Virologist Masahiro Niikura and his doctoral student Nicole Bance are among an international group of scientists who have discovered a new class of molecular compounds capable of killing the influenza virus.
A study published last month in the journal Science describes how the modification of the approach used by flu treatments Tamiflu and Relenza could result in a new medication that is less likely to produce drug-resistant viral strains.
The new compounds are better at stopping the spread of a virus within the body because they firmly bind to an enzyme that the infection needs to replicate itself.
The new compounds are also more effective because they're water-soluble, according to Niikura.
"They reach the patient's throat where the flu virus is replicating after being taken orally," he said, in a press release. "Influenza develops resistance to Relenza less frequently, but it's not the drug of choice like Tamiflu because it's not water-soluble and has to be taken as a nasal spray."
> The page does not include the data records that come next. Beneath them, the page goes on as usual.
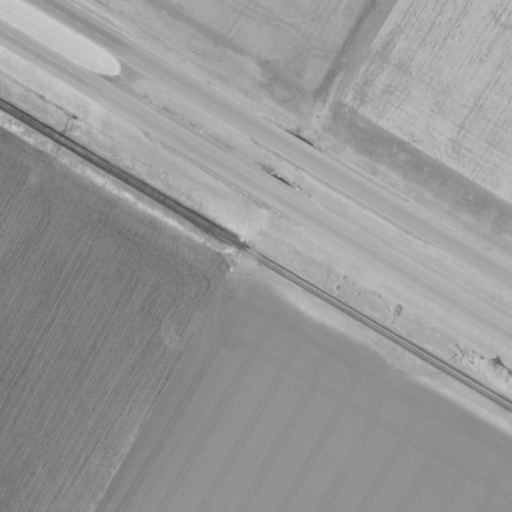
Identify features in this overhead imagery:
road: (272, 139)
road: (256, 183)
railway: (256, 254)
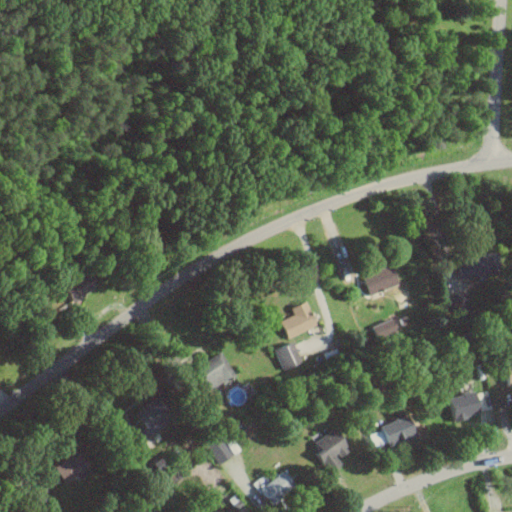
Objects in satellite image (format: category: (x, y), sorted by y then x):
road: (495, 82)
road: (434, 219)
road: (235, 236)
building: (470, 263)
building: (374, 279)
road: (315, 280)
building: (76, 285)
building: (292, 320)
building: (282, 354)
building: (209, 371)
building: (506, 374)
road: (84, 402)
building: (459, 405)
building: (142, 429)
building: (387, 432)
building: (325, 450)
building: (64, 467)
road: (434, 478)
building: (270, 485)
building: (35, 497)
building: (137, 509)
building: (238, 510)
Currently, the new compound is only available as a nasal spray, but Niikura said it will eventually be available in pill form.
Tests of the compounds have been done in the lab using mice, with contributions from researchers at the University of British Columbia, the B.C. Centre for Disease Control, the University of Bath in the U.K. and CSIRO in Australia.
Niikura said the next step is to test the drug using other viral strains to see if they mutate and develop resistance.
Influenza (flu) is an international health threat that affects millions of people and kills hundreds of thousands worldwide every year.